Base Score = Severity × Occurrence × Detection
Impact Weight = (Customer Impact + Regulatory Impact) ÷ 2
Exposure Multiplier = 1 + ((Exposure Frequency - 1) ÷ 10)
Control Multiplier = 1 + ((100 - Control Effectiveness) ÷ 100)
Coverage Multiplier = 1 + ((100 - Inspection Coverage) ÷ 100)
Defect Rate = Defect Count ÷ Batch Size
Defect Multiplier = 1 + Defect Rate
Raw RSI = Base Score × Impact Weight × Exposure Multiplier × Control Multiplier × Coverage Multiplier × Defect Multiplier
Normalized RSI (%) = minimum of 100 and ((Raw RSI ÷ 5000) × 100)
How to Use This Calculator
- Enter severity, occurrence, detection difficulty, and exposure using your internal scoring rules.
- Enter control effectiveness and inspection coverage as percentages.
- Add customer and regulatory impact weights to reflect business consequences.
- Enter current defect count and inspected batch size.
- Select calculate to view the result directly above the form.
- Use the normalized score and risk band to guide containment, escalation, and corrective actions.
- Download the output as CSV or PDF for records, meetings, or audits.

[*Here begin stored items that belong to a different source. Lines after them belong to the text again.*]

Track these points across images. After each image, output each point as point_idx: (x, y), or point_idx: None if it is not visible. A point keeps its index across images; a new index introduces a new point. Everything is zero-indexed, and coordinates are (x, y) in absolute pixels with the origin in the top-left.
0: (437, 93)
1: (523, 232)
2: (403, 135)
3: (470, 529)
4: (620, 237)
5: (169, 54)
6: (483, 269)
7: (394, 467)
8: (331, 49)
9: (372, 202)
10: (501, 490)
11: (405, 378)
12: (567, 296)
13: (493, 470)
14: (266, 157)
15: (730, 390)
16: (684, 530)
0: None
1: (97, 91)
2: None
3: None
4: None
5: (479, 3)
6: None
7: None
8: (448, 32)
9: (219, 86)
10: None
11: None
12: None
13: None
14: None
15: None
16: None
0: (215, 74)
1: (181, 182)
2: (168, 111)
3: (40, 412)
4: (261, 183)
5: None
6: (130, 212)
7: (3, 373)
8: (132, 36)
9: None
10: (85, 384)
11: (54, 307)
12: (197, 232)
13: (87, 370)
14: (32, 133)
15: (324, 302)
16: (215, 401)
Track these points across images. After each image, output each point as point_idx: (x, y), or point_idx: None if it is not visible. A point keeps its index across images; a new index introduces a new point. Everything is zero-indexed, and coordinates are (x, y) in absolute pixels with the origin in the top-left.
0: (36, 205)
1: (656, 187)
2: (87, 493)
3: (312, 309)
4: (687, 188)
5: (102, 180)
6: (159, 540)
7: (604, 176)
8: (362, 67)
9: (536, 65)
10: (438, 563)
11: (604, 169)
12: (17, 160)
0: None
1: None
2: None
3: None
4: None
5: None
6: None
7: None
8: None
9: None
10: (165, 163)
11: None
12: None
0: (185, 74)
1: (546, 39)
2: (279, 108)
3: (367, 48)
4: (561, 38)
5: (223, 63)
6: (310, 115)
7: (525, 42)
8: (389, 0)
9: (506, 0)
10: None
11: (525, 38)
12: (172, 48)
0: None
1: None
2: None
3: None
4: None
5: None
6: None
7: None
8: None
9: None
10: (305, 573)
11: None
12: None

Frequently Asked Questions
1. What does the normalized RSI show?
It converts the raw composite score into a 0 to 100 scale. That makes comparisons easier across lines, suppliers, products, and review periods.
2. Why include control effectiveness?
Strong controls reduce residual risk. Lower effectiveness raises the multiplier, showing that weak prevention or containment increases practical exposure.
3. Why does inspection coverage affect risk?
Lower coverage means more uncertainty. The calculator increases risk when fewer units, lots, or checkpoints are inspected.
4. Can I use different scoring scales internally?
Yes. Keep your internal rules consistent, then map them to the required input ranges so trend comparisons stay meaningful.
5. Is this the same as traditional RPN?
Not exactly. It starts with a similar base idea, then adds exposure, defect rate, coverage, and control strength for a broader quality view.
6. What should I do with a high score?
Review containment, verify measurement systems, escalate to the right owners, and prioritize corrective action before release or shipment.
7. Can I compare suppliers with this calculator?
Yes, if you use the same scoring standards, batch logic, and impact rules for each supplier or production source.
8. Does a low score mean no action is needed?
No. Low scores still need monitoring, documented review, and periodic verification so conditions do not worsen over time.